The Minister announced a comprehensive programme of targeted compliance interventions against those engaged in offshore tax evasion. This programme will be underpinned by applying advanced analytics techniques to the range of new data sources available through the international exchange of information initiatives and supported by new legislation designed to encourage early disclosures of liabilities in relation to offshore accounts or assets by:
i) Denying the opportunity to make a qualifying disclosure in this area after 1/5/2017 and
ii) Introducing a new strict liability offence for failure to return details of offshore accounts or other assets.
There remains a window of opportunity for those holding non disclosed offshore accounts or assets to regularise their tax affairs before 1 May 2017. After that, the rate of penalties will substantially increase as the tax payer will not be able to rely on the lower level of penalties that apply to voluntary disclosures.
The risk of publication on the tax defaulters list and of prosecution will significantly increase after 1 May 2017.
Corporation Tax (“CT”) rates
Ireland has once again committed to maintaining its 12.5% corporation tax rate on trading income. Minister Noonan’s strong stance of support of this will continue to secure Ireland’s future as a leading destination for foreign Direct Investment.
Relief for Start-up Companies
This measure provides relief from corporation tax on trading income (and certain capital gains) of new start-up companies in the first 3 years of trading. This relief was extended to 2018.
Knowledge Development Box (“KDB”)
Following the introduction of the Knowledge Development Box (KDB) in budget 2016, in which the corporation tax rate for income qualifying for relief under the KDB was confirmed as 6.25%. The KDB encourages companies to develop intellectual properties, patents and copyrighted software in Ireland.
New legislation will shortly be brought forward to provide an additional benefit, within the parameters of the OECD ‘modified nexus approach’ for small companies that wish to avail of the KDB.
Revised Capital Gains Tax
In order to facilitate Irish Private Businesses, CGT will be reduced from 20% to 10% on disposals of qualifying assets, comprising the whole or a discrete part of a trade or business, up to a limit of €1million in chargeable gains.
PERSONAL INCOME TAX
Tax rates and bands
There were no changes to the Income Tax rates or bands.
Universal Social Charge
The Government’s intention is to phase out the USC over time as resources permit.
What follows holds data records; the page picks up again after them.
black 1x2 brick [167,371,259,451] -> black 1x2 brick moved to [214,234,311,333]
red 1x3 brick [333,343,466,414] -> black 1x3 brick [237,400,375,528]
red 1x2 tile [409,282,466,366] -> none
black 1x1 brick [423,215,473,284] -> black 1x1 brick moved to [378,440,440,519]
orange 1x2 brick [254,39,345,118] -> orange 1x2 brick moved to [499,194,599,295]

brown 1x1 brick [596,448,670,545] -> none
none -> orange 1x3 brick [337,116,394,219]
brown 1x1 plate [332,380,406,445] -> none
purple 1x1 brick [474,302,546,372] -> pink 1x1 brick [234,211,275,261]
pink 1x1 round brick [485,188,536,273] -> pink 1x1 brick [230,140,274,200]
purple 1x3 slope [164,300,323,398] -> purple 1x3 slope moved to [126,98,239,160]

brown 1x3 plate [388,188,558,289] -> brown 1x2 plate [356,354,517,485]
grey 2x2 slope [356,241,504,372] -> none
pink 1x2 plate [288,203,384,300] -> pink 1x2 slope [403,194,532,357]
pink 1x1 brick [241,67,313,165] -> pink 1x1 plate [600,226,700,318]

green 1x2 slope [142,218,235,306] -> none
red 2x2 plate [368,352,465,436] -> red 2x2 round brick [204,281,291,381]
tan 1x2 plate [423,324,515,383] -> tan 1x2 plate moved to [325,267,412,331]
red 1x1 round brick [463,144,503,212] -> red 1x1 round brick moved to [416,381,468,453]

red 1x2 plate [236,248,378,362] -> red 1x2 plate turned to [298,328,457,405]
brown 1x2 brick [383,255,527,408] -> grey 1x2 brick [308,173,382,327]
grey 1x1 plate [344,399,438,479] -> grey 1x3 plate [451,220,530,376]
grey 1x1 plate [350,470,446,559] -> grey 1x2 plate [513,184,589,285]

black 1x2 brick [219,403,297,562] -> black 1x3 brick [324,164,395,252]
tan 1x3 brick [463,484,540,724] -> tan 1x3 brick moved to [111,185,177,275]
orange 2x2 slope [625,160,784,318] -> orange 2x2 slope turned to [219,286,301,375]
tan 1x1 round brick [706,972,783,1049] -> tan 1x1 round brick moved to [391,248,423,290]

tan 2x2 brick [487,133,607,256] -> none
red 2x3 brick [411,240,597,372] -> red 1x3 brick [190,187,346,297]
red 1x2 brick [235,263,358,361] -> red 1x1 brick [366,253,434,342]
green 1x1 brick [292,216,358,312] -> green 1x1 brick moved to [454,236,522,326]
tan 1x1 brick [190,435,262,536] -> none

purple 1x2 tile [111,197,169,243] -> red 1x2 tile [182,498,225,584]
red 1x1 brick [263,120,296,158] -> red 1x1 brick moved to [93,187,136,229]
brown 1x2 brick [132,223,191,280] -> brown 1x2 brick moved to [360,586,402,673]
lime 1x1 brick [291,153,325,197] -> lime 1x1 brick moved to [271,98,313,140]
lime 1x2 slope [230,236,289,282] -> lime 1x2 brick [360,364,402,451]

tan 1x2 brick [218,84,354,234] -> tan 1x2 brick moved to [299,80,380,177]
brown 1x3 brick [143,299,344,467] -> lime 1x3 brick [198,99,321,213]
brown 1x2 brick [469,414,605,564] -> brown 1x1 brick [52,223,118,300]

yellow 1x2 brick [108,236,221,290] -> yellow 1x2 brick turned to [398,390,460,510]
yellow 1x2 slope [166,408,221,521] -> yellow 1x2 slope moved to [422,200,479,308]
A number of significant changes have been made to the rates, bands and thresholds for USC. The rate of USC for medical card holders and individuals aged 70 years and over whose aggregate net income is less than €60,000 will pay a maximum rate of 3%.
- Incomes of €13,000 or less are exempt. Otherwise,
- €0 to €12,012 @ 0.5%
- €12,013 to €18,772 @ 2.5%
- €18,773 to €70,044 @ 5%
- €70,045 to €100,000 @ 8%
- PAYE income in excess of €100,000 @ 8%
- Self-employed income in excess of €100,000 @ 11%
There were no changes to Employee PRSI rates or bands.
National living wage – Minimum wage
With effect from 1 January 2017 the minimum wage is increasing from €9.15 per hour to €9.25 per hour.
There were no changes to Employer PRSI rates.
Deposit Interest Retention Tax
The minister plans to reduce Dirt by 2% each year for the next four years. This will reduce Dirt from 41% this year to 33% in 2020.
Capital Acquisition Tax
The gift and inheritance tax free thresholds have been increased. Group A (Parent to Child) has increased from €280K to €310K, Group B (direct linear blood relatives) from €30,150 to €32,500 and Group C (others) from €15,075 to €16,250. The increases take effect from midnight of Budget day.
There has been no change to the rate of CAT, which remains at 33%.
Except for a change in the VAT rate for farmers from 5.2% to 5.4% there are no changes to any other existing VAT rates.